### EXTRACT
= Beginning of Section =

Internally, the plugin exposes a PHP function responsible for creating WordPress sessions for users logging in via mobile number. This function:

  • Accepts user-controlled parameters (such as user ID or phone number)
  • Fails to validate authentication state
  • Does not verify OTP ownership or login context
  • Directly calls WordPress session-initialization logic

As a result, an attacker can invoke the session-creation logic directly, skipping all intended login checks.

In short:

The plugin trusts client input when it should strictly validate server-side identity.


Attack Scenario (Educational Use Only)

The following explanation is for defensive understanding and detection design only.

High-Level Exploitation Flow

  1. Attacker identifies a WordPress site using the vulnerable plugin
  2. Attacker sends a crafted HTTP request to the plugin’s exposed endpoint
  3. The request includes a target user identifier (often admin user ID = 1)

= End of Section =

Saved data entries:

= Beginning of Section =

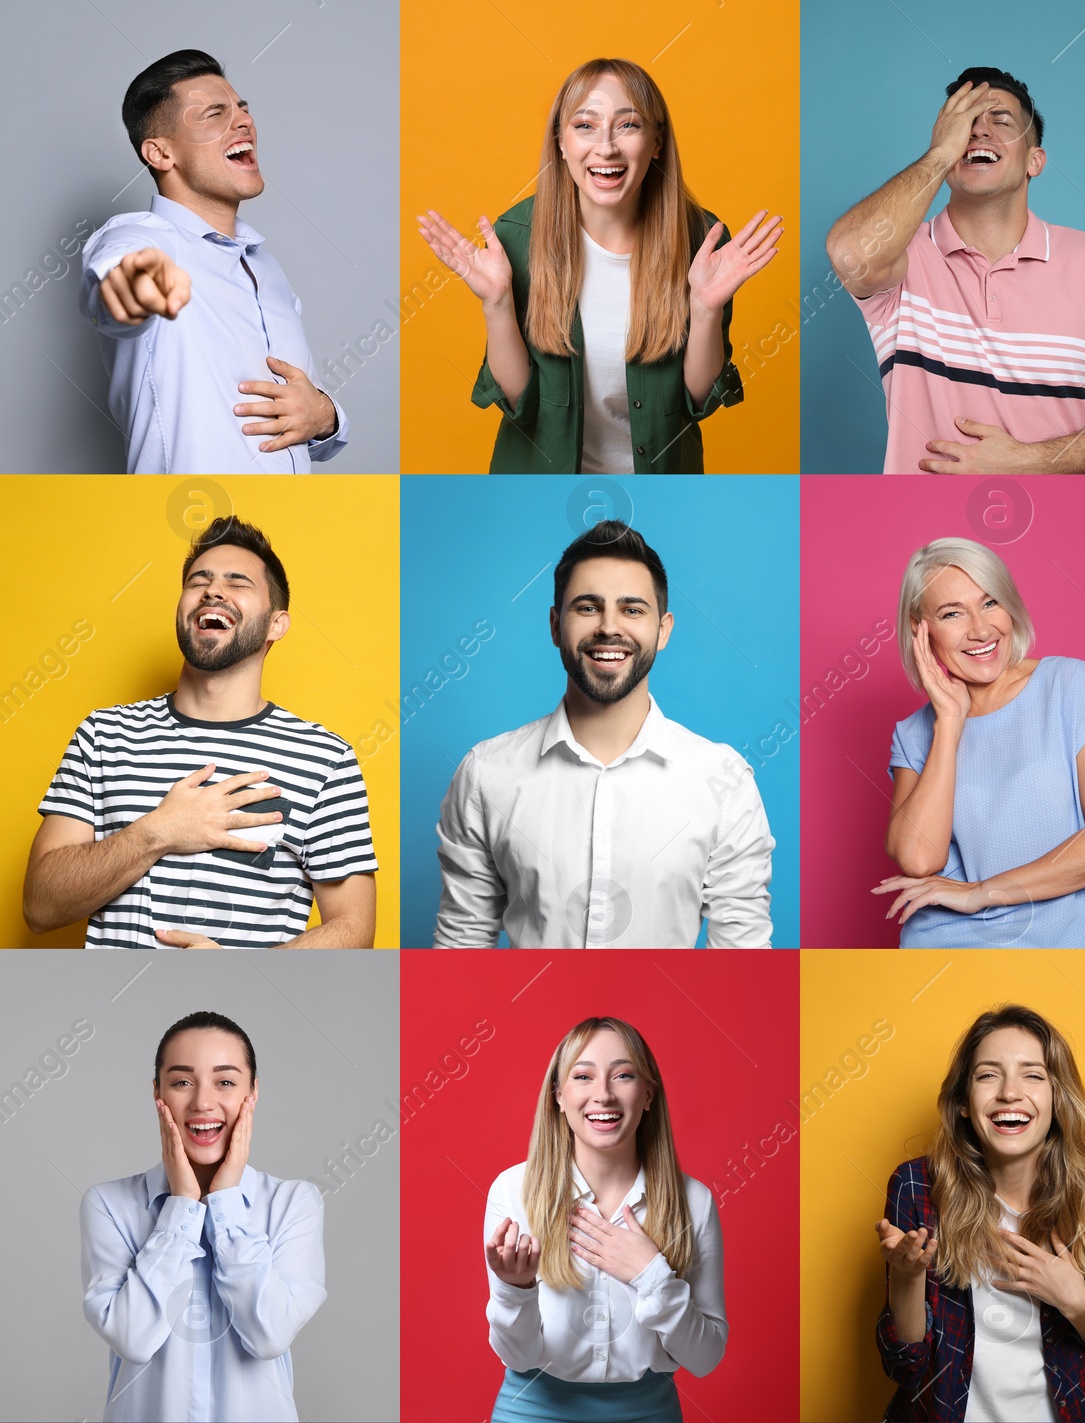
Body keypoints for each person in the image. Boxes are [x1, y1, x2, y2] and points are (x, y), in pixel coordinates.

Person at [24, 517, 378, 948]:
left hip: (242, 1011)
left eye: (238, 582)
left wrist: (242, 972)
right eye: (199, 581)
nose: (212, 590)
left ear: (276, 625)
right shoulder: (103, 735)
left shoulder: (325, 757)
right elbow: (40, 908)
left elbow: (354, 931)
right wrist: (159, 831)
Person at [418, 57, 780, 474]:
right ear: (560, 141)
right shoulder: (516, 237)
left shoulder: (704, 239)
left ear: (657, 141)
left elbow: (693, 403)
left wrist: (706, 310)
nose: (606, 147)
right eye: (584, 126)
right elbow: (522, 403)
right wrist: (497, 303)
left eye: (628, 125)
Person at [433, 520, 773, 948]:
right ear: (556, 625)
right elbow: (462, 947)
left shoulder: (724, 780)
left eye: (632, 609)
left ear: (663, 629)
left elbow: (742, 962)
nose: (609, 627)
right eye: (588, 607)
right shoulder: (486, 774)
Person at [826, 66, 1085, 475]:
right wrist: (939, 155)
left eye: (1000, 120)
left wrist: (1026, 461)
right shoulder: (903, 256)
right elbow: (850, 253)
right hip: (924, 520)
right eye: (965, 123)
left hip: (1057, 523)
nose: (979, 131)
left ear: (1035, 160)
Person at [81, 50, 349, 474]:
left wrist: (325, 414)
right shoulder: (138, 238)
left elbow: (300, 424)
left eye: (243, 109)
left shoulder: (268, 269)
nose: (243, 122)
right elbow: (117, 287)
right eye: (214, 114)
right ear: (160, 154)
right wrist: (130, 291)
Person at [875, 1005, 1085, 1422]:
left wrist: (1076, 1302)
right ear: (964, 1102)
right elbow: (906, 1366)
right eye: (987, 1075)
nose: (1009, 1092)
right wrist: (908, 1278)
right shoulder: (917, 1189)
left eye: (1033, 1075)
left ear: (1058, 1098)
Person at [874, 538, 1085, 948]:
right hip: (944, 950)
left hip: (1061, 950)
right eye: (952, 613)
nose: (980, 629)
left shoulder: (1066, 685)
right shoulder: (914, 733)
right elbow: (919, 859)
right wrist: (949, 722)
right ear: (919, 627)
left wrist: (982, 892)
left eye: (990, 602)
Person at [81, 1012, 325, 1422]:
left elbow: (269, 1336)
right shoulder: (108, 1204)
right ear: (157, 1092)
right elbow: (133, 1338)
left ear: (253, 1092)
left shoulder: (294, 1203)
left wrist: (225, 1200)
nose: (202, 1102)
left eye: (225, 1081)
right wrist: (182, 1208)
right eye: (182, 1082)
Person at [484, 1016, 724, 1422]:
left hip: (650, 1412)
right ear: (558, 1096)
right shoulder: (512, 1190)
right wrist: (514, 1290)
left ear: (648, 1094)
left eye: (623, 1075)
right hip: (532, 1410)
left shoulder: (694, 1201)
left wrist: (652, 1275)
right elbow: (517, 1356)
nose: (604, 1095)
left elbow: (705, 1358)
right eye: (583, 1076)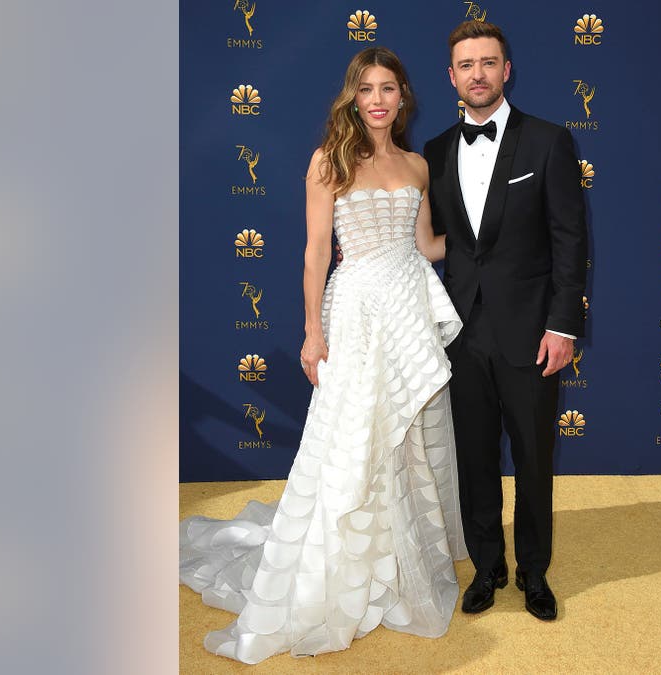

= End of Section =

### TASK 1
Do the following statements agree with the plugin vulnerability text? Answer yes or no for each, quoting the words of the text that decide it.
(a) The function verifies OTP ownership before creating a session.
(b) The crafted request often targets the admin user ID 1.
(c) The function accepts a phone number supplied by the user.
### TASK 2
Answer these questions from the plugin vulnerability text.
(a) What logic does the function call directly?
(b) What is the attack scenario explanation meant for?
(c) What does the attacker identify in the first step of the exploitation flow?
### TASK 3
Write the next part of the plugin vulnerability text, picking up right after its last line.

### EXERCISE RESULT 1
(a) No: "Does not verify OTP ownership or login context"
(b) Yes: "often admin user ID = 1"
(c) Yes: "Accepts user-controlled parameters (such as user ID or phone number)"

### EXERCISE RESULT 2
(a) WordPress session-initialization logic
(b) Defensive understanding and detection design only
(c) A WordPress site using the vulnerable plugin

### EXERCISE RESULT 3
  4. The plugin:
    • Does not check authentication
    • Creates a valid WordPress session
  5. Attacker receives authenticated cookies
  6. Attacker gains full dashboard access

Why This Is Severe

  • No password guessing
  • No OTP interception
  • No race condition
  • Works even if strong passwords and MFA are configured
  • Can lead to full site takeover in seconds

Real-World Impact

If exploited, an attacker can:

  • Log in as administrator
  • Install malicious plugins or themes
  • Create hidden admin users
  • Modify WooCommerce payment settings
  • Inject JavaScript skimmers
  • Deface or redirect the website
  • Exfiltrate customer and order data
  • Establish persistence via scheduled tasks or backdoors

For e-commerce sites, this can lead to financial fraud, data breaches, and compliance violations.


Exploitation Indicators (What to Look For)

WordPress-Level Indicators

  • Admin logins without:
    • Corresponding password authentication
    • OTP validation
  • Login timestamps that do not align with normal user behavior
  • New admin users created shortly after suspicious requests
  • Sudden plugin or theme installations

Technical Detection Rules

1. Web Server Log Detection (Apache / Nginx)

Look for unauthenticated POST requests targeting plugin endpoints followed by admin access.

Example patterns:

POST /wp-admin/admin-ajax.php
POST /wp-content/plugins/*/includes/*.php
POST /?wc-ajax=*

Suspicious traits:

  • No prior login
  • No valid nonce
  • Immediate Set-Cookie: wordpress_logged_in_*

2. WAF Detection Logic (Generic Pseudocode)

IF request.uri CONTAINS "/wp-content/plugins/"
AND request.method == POST
AND request.body CONTAINS "user_id"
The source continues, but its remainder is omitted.